[Text for analysis]:
[Start of section]

This fell apart for one simple reason: long-range attacks. An attacker could start a chain from block 1, fill it up with only simple contracts that they can create specialized hardware for, and rapidly overtake the main chain. So... back to the drawing board.
The next algorithm was something called Random Circuit, described in this google doc here, proposed by myself and Vlad Zamfir, and analyzed by Matthew Wampler-Doty and others. The idea here was also to simulate general-purpose computation inside a mining algorithm, this time by executing randomly generated circuits. There's no hard proof that something based on these principles could not work, but the computer hardware experts that we reached out to in 2014 tended to be fairly pessimistic on it. Matthew Wampler-Doty himself suggested a proof of work based on SAT solving, but this too was ultimately rejected.
Finally, we came full circle with an algorithm called "Dagger Hashimoto". "Dashimoto", as it was sometimes called in short, borrowed many ideas from Hashimoto, a proof of work algorithm by Thaddeus Dryja that pioneered the notion of "I/O bound proof of work", where the dominant limiting factor in mining speed was not hashes per second, but rather megabytes per second of RAM access. However, it combined this with Dagger's notion of light-client-friendly DAG-generated datasets. After many rounds of tweaking by myself, Matthew, Tim and others, the ideas finally converged into the algorithm we now call Ethash.

[End of section]

[Information]:
[Start of section]

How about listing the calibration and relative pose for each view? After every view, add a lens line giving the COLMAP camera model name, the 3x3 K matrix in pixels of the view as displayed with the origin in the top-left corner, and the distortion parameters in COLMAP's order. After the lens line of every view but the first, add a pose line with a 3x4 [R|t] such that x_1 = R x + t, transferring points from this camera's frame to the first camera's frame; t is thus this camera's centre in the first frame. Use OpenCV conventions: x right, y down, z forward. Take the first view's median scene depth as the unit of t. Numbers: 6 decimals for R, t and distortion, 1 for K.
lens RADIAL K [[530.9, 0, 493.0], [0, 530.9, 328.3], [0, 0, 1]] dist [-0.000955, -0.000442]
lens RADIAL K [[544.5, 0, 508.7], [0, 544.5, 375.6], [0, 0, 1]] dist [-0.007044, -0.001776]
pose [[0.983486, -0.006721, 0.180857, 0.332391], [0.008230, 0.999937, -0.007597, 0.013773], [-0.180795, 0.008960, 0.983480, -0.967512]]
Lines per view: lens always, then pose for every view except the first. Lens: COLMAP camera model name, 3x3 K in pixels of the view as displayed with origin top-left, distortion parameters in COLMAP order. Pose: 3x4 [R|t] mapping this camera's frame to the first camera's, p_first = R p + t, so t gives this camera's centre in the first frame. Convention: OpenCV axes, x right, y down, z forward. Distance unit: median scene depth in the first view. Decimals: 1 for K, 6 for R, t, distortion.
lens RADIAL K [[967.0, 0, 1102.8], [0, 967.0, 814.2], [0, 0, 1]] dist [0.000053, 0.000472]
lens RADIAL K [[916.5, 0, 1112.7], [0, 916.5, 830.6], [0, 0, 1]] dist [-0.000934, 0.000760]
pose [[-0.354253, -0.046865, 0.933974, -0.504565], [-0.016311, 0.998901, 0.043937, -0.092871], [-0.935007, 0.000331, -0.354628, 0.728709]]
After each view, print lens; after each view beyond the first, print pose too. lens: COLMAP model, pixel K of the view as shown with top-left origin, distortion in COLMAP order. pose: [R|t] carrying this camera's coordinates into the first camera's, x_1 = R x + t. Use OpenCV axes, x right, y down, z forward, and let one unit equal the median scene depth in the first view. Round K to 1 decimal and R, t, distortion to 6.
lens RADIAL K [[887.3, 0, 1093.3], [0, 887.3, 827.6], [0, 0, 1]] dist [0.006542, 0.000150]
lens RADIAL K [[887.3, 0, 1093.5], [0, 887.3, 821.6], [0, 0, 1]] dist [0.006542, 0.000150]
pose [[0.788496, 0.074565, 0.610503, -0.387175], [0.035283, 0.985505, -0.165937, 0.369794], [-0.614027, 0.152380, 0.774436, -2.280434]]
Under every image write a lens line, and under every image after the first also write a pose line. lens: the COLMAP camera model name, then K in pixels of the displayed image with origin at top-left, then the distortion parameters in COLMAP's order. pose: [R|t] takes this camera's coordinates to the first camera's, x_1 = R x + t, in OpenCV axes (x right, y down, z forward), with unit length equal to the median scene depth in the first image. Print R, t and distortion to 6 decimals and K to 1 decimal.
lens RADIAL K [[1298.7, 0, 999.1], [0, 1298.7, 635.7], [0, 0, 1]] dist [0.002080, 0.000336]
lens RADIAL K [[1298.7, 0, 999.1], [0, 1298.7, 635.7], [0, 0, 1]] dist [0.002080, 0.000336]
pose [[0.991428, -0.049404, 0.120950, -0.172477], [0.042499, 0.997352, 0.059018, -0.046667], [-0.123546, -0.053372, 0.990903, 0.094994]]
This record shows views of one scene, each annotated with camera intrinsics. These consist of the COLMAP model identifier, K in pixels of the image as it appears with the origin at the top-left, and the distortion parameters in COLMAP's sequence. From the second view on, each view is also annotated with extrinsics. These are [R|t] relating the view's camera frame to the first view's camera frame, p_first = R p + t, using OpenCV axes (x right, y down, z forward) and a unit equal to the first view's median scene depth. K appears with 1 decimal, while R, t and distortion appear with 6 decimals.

[End of section]

[Work task A]: From the text on mining algorithms, repeat word for word the passage that begins at the words "The next algorithm" and stops after "was ultimately rejected.".
[Work task B]: List every person the mining algorithm text mentions by name.
The rows are separate material and have nothing to do with the mining text.

[Task response A]:
The next algorithm was something called Random Circuit, described in this google doc here, proposed by myself and Vlad Zamfir, and analyzed by Matthew Wampler-Doty and others. The idea here was also to simulate general-purpose computation inside a mining algorithm, this time by executing randomly generated circuits. There's no hard proof that something based on these principles could not work, but the computer hardware experts that we reached out to in 2014 tended to be fairly pessimistic on it. Matthew Wampler-Doty himself suggested a proof of work based on SAT solving, but this too was ultimately rejected.

[Task response B]:
Vlad Zamfir
Matthew Wampler-Doty
Thaddeus Dryja
Tim